* Work to complete: Write out the following listing's lines from the one with "101.6 930.81 0)" to the one with "87.63 86.36 0))", exactly, with both included and no others.
-----
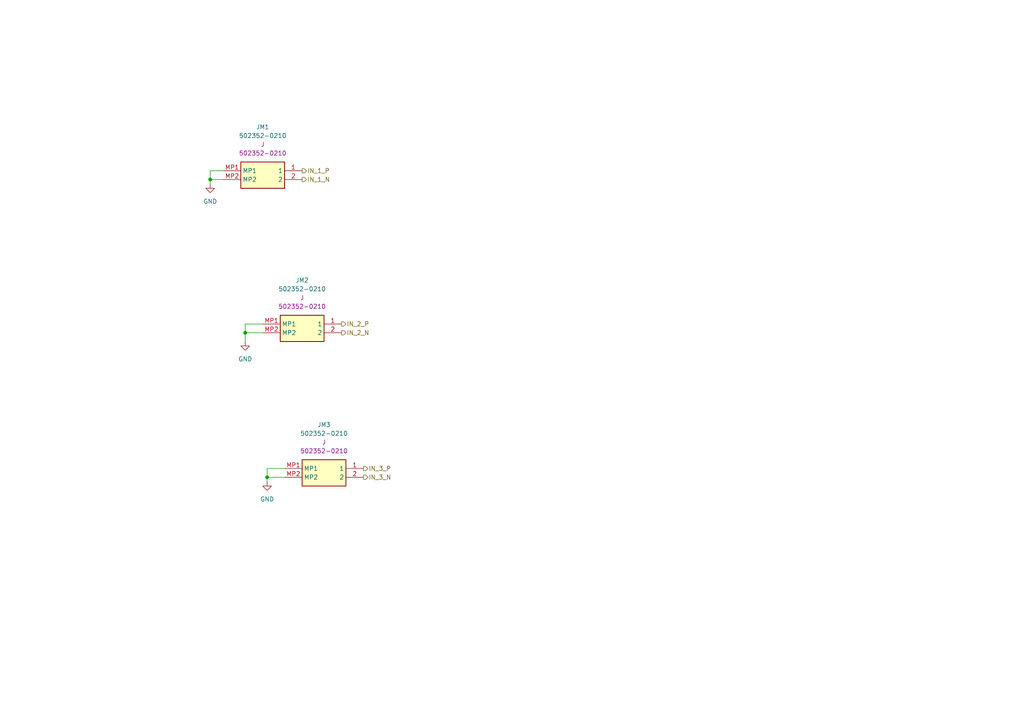
<source format=kicad_sch>
(kicad_sch (version 20211123) (generator eeschema)

  (uuid 7d8b6da0-3b8e-4b88-807f-309985fe31c1)

  (paper "A4")

  

  (junction (at 71.12 96.52) (diameter 0) (color 0 0 0 0)
    (uuid 27fdaef2-e8c8-4903-a7fe-db4896e22d9f)
  )
  (junction (at 60.96 52.07) (diameter 0) (color 0 0 0 0)
    (uuid a04b099b-fb74-4984-80c0-6ab3ebc1bba4)
  )
  (junction (at 77.47 138.43) (diameter 0) (color 0 0 0 0)
    (uuid fb655641-95a4-42d2-87dd-f11f86a839fe)
  )

  (wire (pts (xy 77.47 138.43) (xy 82.55 138.43))
    (stroke (width 0) (type default) (color 0 0 0 0))
    (uuid 31c7e78a-c539-4248-9898-d21cc0d6a459)
  )
  (wire (pts (xy 60.96 49.53) (xy 60.96 52.07))
    (stroke (width 0) (type default) (color 0 0 0 0))
    (uuid 97ffbff3-217e-4642-abd3-679e76673821)
  )
  (wire (pts (xy 77.47 138.43) (xy 77.47 139.7))
    (stroke (width 0) (type default) (color 0 0 0 0))
    (uuid 9b57ff40-a5fa-4824-9141-46cf81104d8f)
  )
  (wire (pts (xy 71.12 96.52) (xy 71.12 99.06))
    (stroke (width 0) (type default) (color 0 0 0 0))
    (uuid a8bb2782-b8f1-4fa7-a009-02421e473168)
  )
  (wire (pts (xy 71.12 96.52) (xy 76.2 96.52))
    (stroke (width 0) (type default) (color 0 0 0 0))
    (uuid a910bcd6-e7f4-41c4-bf0d-4a853e41666b)
  )
  (wire (pts (xy 60.96 52.07) (xy 64.77 52.07))
    (stroke (width 0) (type default) (color 0 0 0 0))
    (uuid bb8b1200-dd4a-4d9b-a087-05b75be8220c)
  )
  (wire (pts (xy 60.96 52.07) (xy 60.96 53.34))
    (stroke (width 0) (type default) (color 0 0 0 0))
    (uuid c10544e0-c4a6-4c6d-99f5-eebe48b14de9)
  )
  (wire (pts (xy 71.12 93.98) (xy 71.12 96.52))
    (stroke (width 0) (type default) (color 0 0 0 0))
    (uuid cd18b38c-b78c-46fe-baf3-26f31e42647e)
  )
  (wire (pts (xy 76.2 93.98) (xy 71.12 93.98))
    (stroke (width 0) (type default) (color 0 0 0 0))
    (uuid cf840491-abe5-41cc-96d2-8f3e17534d98)
  )
  (wire (pts (xy 82.55 135.89) (xy 77.47 135.89))
    (stroke (width 0) (type default) (color 0 0 0 0))
    (uuid d06a9057-db68-402f-8841-104ffff103fe)
  )
  (wire (pts (xy 77.47 135.89) (xy 77.47 138.43))
    (stroke (width 0) (type default) (color 0 0 0 0))
    (uuid e01f47ed-3a15-49e5-8bcf-e6df7d322ba2)
  )
  (wire (pts (xy 64.77 49.53) (xy 60.96 49.53))
    (stroke (width 0) (type default) (color 0 0 0 0))
    (uuid e8b6ecaa-f05e-4168-87ae-812d5a75facd)
  )

  (hierarchical_label "IN_3_P" (shape output) (at 105.41 135.89 0)
    (effects (font (size 1.27 1.27)) (justify left))
    (uuid 1ccf3f4f-024f-4021-af74-21ce0f0844a8)
  )
  (hierarchical_label "IN_1_N" (shape output) (at 87.63 52.07 0)
    (effects (font (size 1.27 1.27)) (justify left))
    (uuid 5b31f693-6c37-4523-ba78-ccf767f31da8)
  )
  (hierarchical_label "IN_1_P" (shape output) (at 87.63 49.53 0)
    (effects (font (size 1.27 1.27)) (justify left))
    (uuid 79f2e1b9-d870-46d5-bccb-c5c6daba2d25)
  )
  (hierarchical_label "IN_2_N" (shape output) (at 99.06 96.52 0)
    (effects (font (size 1.27 1.27)) (justify left))
    (uuid 7dedce57-6764-4b93-9f51-bb14b3d7648d)
  )
  (hierarchical_label "IN_2_P" (shape output) (at 99.06 93.98 0)
    (effects (font (size 1.27 1.27)) (justify left))
    (uuid c92c230b-3946-43fb-9463-c984c3b14177)
  )
  (hierarchical_label "IN_3_N" (shape output) (at 105.41 138.43 0)
    (effects (font (size 1.27 1.27)) (justify left))
    (uuid e8d65443-f315-4545-88ed-0ae80ec1d5f2)
  )

  (symbol (lib_id "power:GND") (at 60.96 53.34 0) (unit 1)
    (in_bom yes) (on_board yes) (fields_autoplaced)
    (uuid 1b69ec74-7803-41b4-a947-955e38a71c62)
    (property "Reference" "#PWR?" (id 0) (at 60.96 59.69 0)
      (effects (font (size 1.27 1.27)) hide)
    )
    (property "Value" "GND" (id 1) (at 60.96 58.42 0))
    (property "Footprint" "" (id 2) (at 60.96 53.34 0)
      (effects (font (size 1.27 1.27)) hide)
    )
    (property "Datasheet" "" (id 3) (at 60.96 53.34 0)
      (effects (font (size 1.27 1.27)) hide)
    )
    (pin "1" (uuid b871067c-6cb5-456f-b16c-ee4783beae9f))
  )

  (symbol (lib_id "power:GND") (at 77.47 139.7 0) (unit 1)
    (in_bom yes) (on_board yes) (fields_autoplaced)
    (uuid 20582c44-1249-4d9b-8bfe-2741d78adf14)
    (property "Reference" "#PWR?" (id 0) (at 77.47 146.05 0)
      (effects (font (size 1.27 1.27)) hide)
    )
    (property "Value" "GND" (id 1) (at 77.47 144.78 0))
    (property "Footprint" "" (id 2) (at 77.47 139.7 0)
      (effects (font (size 1.27 1.27)) hide)
    )
    (property "Datasheet" "" (id 3) (at 77.47 139.7 0)
      (effects (font (size 1.27 1.27)) hide)
    )
    (pin "1" (uuid 118794ba-0a6c-4d64-9938-d2ae49ffe7fb))
  )

  (symbol (lib_id "502352-0210:502352-0210") (at 64.77 49.53 0) (unit 1)
    (in_bom yes) (on_board yes) (fields_autoplaced)
    (uuid 4258d828-95d7-4ac0-9c18-738f3bf4ca4e)
    (property "Reference" "JM1" (id 0) (at 76.2 36.83 0))
    (property "Value" "502352-0210" (id 1) (at 76.2 39.37 0))
    (property "Footprint" "" (id 2) (at 64.77 49.53 0)
      (effects (font (size 1.27 1.27)) hide)
    )
    (property "Datasheet" "" (id 3) (at 64.77 49.53 0)
      (effects (font (size 1.27 1.27)) hide)
    )
    (property "Reference_1" "J" (id 4) (at 76.2 41.91 0))
    (property "Value_1" "502352-0210" (id 5) (at 76.2 44.45 0))
    (property "Footprint_1" "5023520210" (id 6) (at 83.82 144.45 0)
      (effects (font (size 1.27 1.27)) (justify left top) hide)
    )
    (property "Datasheet_1" "https://componentsearchengine.com/Datasheets/1/502352-0210.pdf" (id 7) (at 83.82 244.45 0)
      (effects (font (size 1.27 1.27)) (justify left top) hide)
    )
    (property "Height" "6.4" (id 8) (at 83.82 444.45 0)
      (effects (font (size 1.27 1.27)) (justify left top) hide)
    )
    (property "Mouser Part Number" "538-502352-0210" (id 9) (at 83.82 544.45 0)
      (effects (font (size 1.27 1.27)) (justify left top) hide)
    )
    (property "Mouser Price/Stock" "https://www.mouser.co.uk/ProductDetail/Molex/502352-0210?qs=yd8XiKYcH9lys38VlWdUCA%3D%3D" (id 10) (at 83.82 644.45 0)
      (effects (font (size 1.27 1.27)) (justify left top) hide)
    )
    (property "Manufacturer_Name" "Molex" (id 11) (at 83.82 744.45 0)
      (effects (font (size 1.27 1.27)) (justify left top) hide)
    )
    (property "Manufacturer_Part_Number" "502352-0210" (id 12) (at 83.82 844.45 0)
      (effects (font (size 1.27 1.27)) (justify left top) hide)
    )
    (pin "1" (uuid 5e972e6a-ca96-49a0-b908-af4514dbb297))
    (pin "2" (uuid 8d07fa9a-3552-45b6-82f3-0e3c5e660959))
    (pin "MP1" (uuid 85b6c43d-221b-4ace-9d99-252d09bea88d))
    (pin "MP2" (uuid 1f7bc8e3-a9d9-46be-aafa-0840a2f54c13))
  )

  (symbol (lib_id "502352-0210:502352-0210") (at 82.55 135.89 0) (unit 1)
    (in_bom yes) (on_board yes) (fields_autoplaced)
    (uuid 751c002d-c9ed-4f6f-bf56-77d36fe6f8f9)
    (property "Reference" "JM3" (id 0) (at 93.98 123.19 0))
    (property "Value" "502352-0210" (id 1) (at 93.98 125.73 0))
    (property "Footprint" "" (id 2) (at 82.55 135.89 0)
      (effects (font (size 1.27 1.27)) hide)
    )
    (property "Datasheet" "" (id 3) (at 82.55 135.89 0)
      (effects (font (size 1.27 1.27)) hide)
    )
    (property "Reference_1" "J" (id 4) (at 93.98 128.27 0))
    (property "Value_1" "502352-0210" (id 5) (at 93.98 130.81 0))
    (property "Footprint_1" "5023520210" (id 6) (at 101.6 230.81 0)
      (effects (font (size 1.27 1.27)) (justify left top) hide)
    )
    (property "Datasheet_1" "https://componentsearchengine.com/Datasheets/1/502352-0210.pdf" (id 7) (at 101.6 330.81 0)
      (effects (font (size 1.27 1.27)) (justify left top) hide)
    )
    (property "Height" "6.4" (id 8) (at 101.6 530.81 0)
      (effects (font (size 1.27 1.27)) (justify left top) hide)
    )
    (property "Mouser Part Number" "538-502352-0210" (id 9) (at 101.6 630.81 0)
      (effects (font (size 1.27 1.27)) (justify left top) hide)
    )
    (property "Mouser Price/Stock" "https://www.mouser.co.uk/ProductDetail/Molex/502352-0210?qs=yd8XiKYcH9lys38VlWdUCA%3D%3D" (id 10) (at 101.6 730.81 0)
      (effects (font (size 1.27 1.27)) (justify left top) hide)
    )
    (property "Manufacturer_Name" "Molex" (id 11) (at 101.6 830.81 0)
      (effects (font (size 1.27 1.27)) (justify left top) hide)
    )
    (property "Manufacturer_Part_Number" "502352-0210" (id 12) (at 101.6 930.81 0)
      (effects (font (size 1.27 1.27)) (justify left top) hide)
    )
    (pin "1" (uuid 1d3d600b-95e3-4ba6-b89b-2665434febca))
    (pin "2" (uuid 7ce58b21-4dd3-44b1-a96a-c95dc899ca4a))
    (pin "MP1" (uuid 478fbbe6-5b19-4724-9478-2874c8b19b56))
    (pin "MP2" (uuid cd01c0da-0db1-4cdd-8f00-946bd1274a61))
  )

  (symbol (lib_id "502352-0210:502352-0210") (at 76.2 93.98 0) (unit 1)
    (in_bom yes) (on_board yes) (fields_autoplaced)
    (uuid 85986521-380c-46b6-84df-2f18d65ade2d)
    (property "Reference" "JM2" (id 0) (at 87.63 81.28 0))
    (property "Value" "502352-0210" (id 1) (at 87.63 83.82 0))
    (property "Footprint" "" (id 2) (at 76.2 93.98 0)
      (effects (font (size 1.27 1.27)) hide)
    )
    (property "Datasheet" "" (id 3) (at 76.2 93.98 0)
      (effects (font (size 1.27 1.27)) hide)
    )
    (property "Reference_1" "J" (id 4) (at 87.63 86.36 0))
    (property "Value_1" "502352-0210" (id 5) (at 87.63 88.9 0))
    (property "Footprint_1" "5023520210" (id 6) (at 95.25 188.9 0)
      (effects (font (size 1.27 1.27)) (justify left top) hide)
    )
    (property "Datasheet_1" "https://componentsearchengine.com/Datasheets/1/502352-0210.pdf" (id 7) (at 95.25 288.9 0)
      (effects (font (size 1.27 1.27)) (justify left top) hide)
    )
    (property "Height" "6.4" (id 8) (at 95.25 488.9 0)
      (effects (font (size 1.27 1.27)) (justify left top) hide)
    )
    (property "Mouser Part Number" "538-502352-0210" (id 9) (at 95.25 588.9 0)
      (effects (font (size 1.27 1.27)) (justify left top) hide)
    )
    (property "Mouser Price/Stock" "https://www.mouser.co.uk/ProductDetail/Molex/502352-0210?qs=yd8XiKYcH9lys38VlWdUCA%3D%3D" (id 10) (at 95.25 688.9 0)
      (effects (font (size 1.27 1.27)) (justify left top) hide)
    )
    (property "Manufacturer_Name" "Molex" (id 11) (at 95.25 788.9 0)
      (effects (font (size 1.27 1.27)) (justify left top) hide)
    )
    (property "Manufacturer_Part_Number" "502352-0210" (id 12) (at 95.25 888.9 0)
      (effects (font (size 1.27 1.27)) (justify left top) hide)
    )
    (pin "1" (uuid 66f83e19-b1d3-49e3-aabb-1665fba15245))
    (pin "2" (uuid 4cee9ff1-53d1-41a4-9493-d0ab3d7797e9))
    (pin "MP1" (uuid b274cf32-1039-49f1-9d2c-c484e4abcaa6))
    (pin "MP2" (uuid 020618b8-15d7-451c-9962-26a10b375b25))
  )

  (symbol (lib_id "power:GND") (at 71.12 99.06 0) (unit 1)
    (in_bom yes) (on_board yes) (fields_autoplaced)
    (uuid 8972b1c8-2e1f-4abe-b772-3db35dc16342)
    (property "Reference" "#PWR?" (id 0) (at 71.12 105.41 0)
      (effects (font (size 1.27 1.27)) hide)
    )
    (property "Value" "GND" (id 1) (at 71.12 104.14 0))
    (property "Footprint" "" (id 2) (at 71.12 99.06 0)
      (effects (font (size 1.27 1.27)) hide)
    )
    (property "Datasheet" "" (id 3) (at 71.12 99.06 0)
      (effects (font (size 1.27 1.27)) hide)
    )
    (pin "1" (uuid 999056f4-28be-4310-8a82-c62cc2a96856))
  )
)

</source>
-----
* Written reply:
    (property "Manufacturer_Part_Number" "502352-0210" (id 12) (at 101.6 930.81 0)
      (effects (font (size 1.27 1.27)) (justify left top) hide)
    )
    (pin "1" (uuid 1d3d600b-95e3-4ba6-b89b-2665434febca))
    (pin "2" (uuid 7ce58b21-4dd3-44b1-a96a-c95dc899ca4a))
    (pin "MP1" (uuid 478fbbe6-5b19-4724-9478-2874c8b19b56))
    (pin "MP2" (uuid cd01c0da-0db1-4cdd-8f00-946bd1274a61))
  )

  (symbol (lib_id "502352-0210:502352-0210") (at 76.2 93.98 0) (unit 1)
    (in_bom yes) (on_board yes) (fields_autoplaced)
    (uuid 85986521-380c-46b6-84df-2f18d65ade2d)
    (property "Reference" "JM2" (id 0) (at 87.63 81.28 0))
    (property "Value" "502352-0210" (id 1) (at 87.63 83.82 0))
    (property "Footprint" "" (id 2) (at 76.2 93.98 0)
      (effects (font (size 1.27 1.27)) hide)
    )
    (property "Datasheet" "" (id 3) (at 76.2 93.98 0)
      (effects (font (size 1.27 1.27)) hide)
    )
    (property "Reference_1" "J" (id 4) (at 87.63 86.36 0))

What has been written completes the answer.